• **YOUR TASK**
An exact restatement of the entire listing is needed, excluding all images.

• **RECORDS**
* * * * *
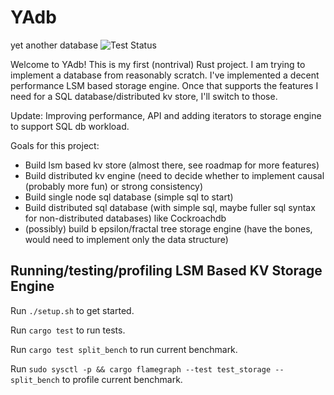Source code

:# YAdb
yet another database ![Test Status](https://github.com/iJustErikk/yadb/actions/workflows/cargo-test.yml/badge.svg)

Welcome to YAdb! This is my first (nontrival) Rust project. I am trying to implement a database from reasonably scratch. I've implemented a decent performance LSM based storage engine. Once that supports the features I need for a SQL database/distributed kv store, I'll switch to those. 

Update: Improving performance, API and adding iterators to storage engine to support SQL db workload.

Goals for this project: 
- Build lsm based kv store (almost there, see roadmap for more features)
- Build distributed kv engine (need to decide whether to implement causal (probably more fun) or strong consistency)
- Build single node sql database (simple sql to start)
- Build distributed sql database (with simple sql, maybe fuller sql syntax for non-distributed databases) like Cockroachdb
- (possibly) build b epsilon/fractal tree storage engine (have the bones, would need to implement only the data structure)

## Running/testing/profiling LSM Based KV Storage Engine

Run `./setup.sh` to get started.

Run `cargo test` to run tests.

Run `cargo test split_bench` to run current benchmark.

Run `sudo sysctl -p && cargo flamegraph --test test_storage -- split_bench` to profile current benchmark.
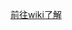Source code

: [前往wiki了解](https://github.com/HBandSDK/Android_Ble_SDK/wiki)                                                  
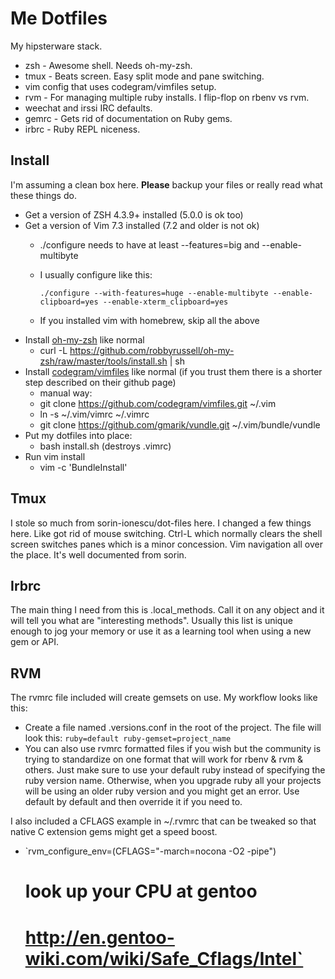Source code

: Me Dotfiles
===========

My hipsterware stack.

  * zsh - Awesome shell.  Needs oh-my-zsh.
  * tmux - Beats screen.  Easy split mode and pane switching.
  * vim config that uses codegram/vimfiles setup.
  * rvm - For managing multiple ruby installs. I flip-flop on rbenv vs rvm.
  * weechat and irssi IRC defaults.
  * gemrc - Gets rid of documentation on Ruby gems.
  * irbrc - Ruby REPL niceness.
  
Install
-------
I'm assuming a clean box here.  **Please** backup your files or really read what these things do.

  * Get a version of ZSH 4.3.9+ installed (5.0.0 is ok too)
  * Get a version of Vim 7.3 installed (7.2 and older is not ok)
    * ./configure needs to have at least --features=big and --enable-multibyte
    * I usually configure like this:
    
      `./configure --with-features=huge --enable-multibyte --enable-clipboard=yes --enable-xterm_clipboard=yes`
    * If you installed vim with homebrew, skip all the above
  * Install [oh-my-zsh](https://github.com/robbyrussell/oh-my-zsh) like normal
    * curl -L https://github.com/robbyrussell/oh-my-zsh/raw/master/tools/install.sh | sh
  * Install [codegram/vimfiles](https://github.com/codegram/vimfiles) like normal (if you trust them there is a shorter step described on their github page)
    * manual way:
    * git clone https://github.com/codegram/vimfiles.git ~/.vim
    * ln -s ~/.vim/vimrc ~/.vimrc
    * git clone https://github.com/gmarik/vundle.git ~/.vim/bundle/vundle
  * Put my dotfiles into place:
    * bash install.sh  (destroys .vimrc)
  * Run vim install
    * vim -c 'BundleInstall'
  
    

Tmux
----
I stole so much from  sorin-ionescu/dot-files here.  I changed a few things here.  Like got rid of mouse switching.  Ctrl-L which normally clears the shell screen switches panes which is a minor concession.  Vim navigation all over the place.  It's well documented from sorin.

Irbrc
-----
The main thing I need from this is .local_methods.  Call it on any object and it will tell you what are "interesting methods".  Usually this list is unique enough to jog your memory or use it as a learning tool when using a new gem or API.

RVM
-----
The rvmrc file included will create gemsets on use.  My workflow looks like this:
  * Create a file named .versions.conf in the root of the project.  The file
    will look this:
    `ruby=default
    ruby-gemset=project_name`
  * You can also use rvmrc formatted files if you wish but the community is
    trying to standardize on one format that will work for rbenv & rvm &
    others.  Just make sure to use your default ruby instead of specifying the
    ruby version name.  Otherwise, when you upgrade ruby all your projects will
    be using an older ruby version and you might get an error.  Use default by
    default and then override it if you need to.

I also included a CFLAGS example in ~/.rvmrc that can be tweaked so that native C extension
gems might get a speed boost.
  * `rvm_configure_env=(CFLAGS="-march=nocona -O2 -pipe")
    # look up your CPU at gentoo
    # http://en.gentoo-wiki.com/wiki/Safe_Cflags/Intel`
* * * * *
• **OUTPUT FOR THIS EXERCISE**
Source code

:# YAdb
yet another database ![Test Status](https://github.com/iJustErikk/yadb/actions/workflows/cargo-test.yml/badge.svg)

Welcome to YAdb! This is my first (nontrival) Rust project. I am trying to implement a database from reasonably scratch. I've implemented a decent performance LSM based storage engine. Once that supports the features I need for a SQL database/distributed kv store, I'll switch to those. 

Update: Improving performance, API and adding iterators to storage engine to support SQL db workload.

Goals for this project: 
- Build lsm based kv store (almost there, see roadmap for more features)
- Build distributed kv engine (need to decide whether to implement causal (probably more fun) or strong consistency)
- Build single node sql database (simple sql to start)
- Build distributed sql database (with simple sql, maybe fuller sql syntax for non-distributed databases) like Cockroachdb
- (possibly) build b epsilon/fractal tree storage engine (have the bones, would need to implement only the data structure)

## Running/testing/profiling LSM Based KV Storage Engine

Run `./setup.sh` to get started.

Run `cargo test` to run tests.

Run `cargo test split_bench` to run current benchmark.

Run `sudo sysctl -p && cargo flamegraph --test test_storage -- split_bench` to profile current benchmark.
Source code

: [前往wiki了解](https://github.com/HBandSDK/Android_Ble_SDK/wiki)                                                  
Source code

: Me Dotfiles
===========

My hipsterware stack.

  * zsh - Awesome shell.  Needs oh-my-zsh.
  * tmux - Beats screen.  Easy split mode and pane switching.
  * vim config that uses codegram/vimfiles setup.
  * rvm - For managing multiple ruby installs. I flip-flop on rbenv vs rvm.
  * weechat and irssi IRC defaults.
  * gemrc - Gets rid of documentation on Ruby gems.
  * irbrc - Ruby REPL niceness.
  
Install
-------
I'm assuming a clean box here.  **Please** backup your files or really read what these things do.

  * Get a version of ZSH 4.3.9+ installed (5.0.0 is ok too)
  * Get a version of Vim 7.3 installed (7.2 and older is not ok)
    * ./configure needs to have at least --features=big and --enable-multibyte
    * I usually configure like this:
    
      `./configure --with-features=huge --enable-multibyte --enable-clipboard=yes --enable-xterm_clipboard=yes`
    * If you installed vim with homebrew, skip all the above
  * Install [oh-my-zsh](https://github.com/robbyrussell/oh-my-zsh) like normal
    * curl -L https://github.com/robbyrussell/oh-my-zsh/raw/master/tools/install.sh | sh
  * Install [codegram/vimfiles](https://github.com/codegram/vimfiles) like normal (if you trust them there is a shorter step described on their github page)
    * manual way:
    * git clone https://github.com/codegram/vimfiles.git ~/.vim
    * ln -s ~/.vim/vimrc ~/.vimrc
    * git clone https://github.com/gmarik/vundle.git ~/.vim/bundle/vundle
  * Put my dotfiles into place:
    * bash install.sh  (destroys .vimrc)
  * Run vim install
    * vim -c 'BundleInstall'
  
    

Tmux
----
I stole so much from  sorin-ionescu/dot-files here.  I changed a few things here.  Like got rid of mouse switching.  Ctrl-L which normally clears the shell screen switches panes which is a minor concession.  Vim navigation all over the place.  It's well documented from sorin.

Irbrc
-----
The main thing I need from this is .local_methods.  Call it on any object and it will tell you what are "interesting methods".  Usually this list is unique enough to jog your memory or use it as a learning tool when using a new gem or API.

RVM
-----
The rvmrc file included will create gemsets on use.  My workflow looks like this:
  * Create a file named .versions.conf in the root of the project.  The file
    will look this:
    `ruby=default
    ruby-gemset=project_name`
  * You can also use rvmrc formatted files if you wish but the community is
    trying to standardize on one format that will work for rbenv & rvm &
    others.  Just make sure to use your default ruby instead of specifying the
    ruby version name.  Otherwise, when you upgrade ruby all your projects will
    be using an older ruby version and you might get an error.  Use default by
    default and then override it if you need to.

I also included a CFLAGS example in ~/.rvmrc that can be tweaked so that native C extension
gems might get a speed boost.
  * `rvm_configure_env=(CFLAGS="-march=nocona -O2 -pipe")
    # look up your CPU at gentoo
    # http://en.gentoo-wiki.com/wiki/Safe_Cflags/Intel`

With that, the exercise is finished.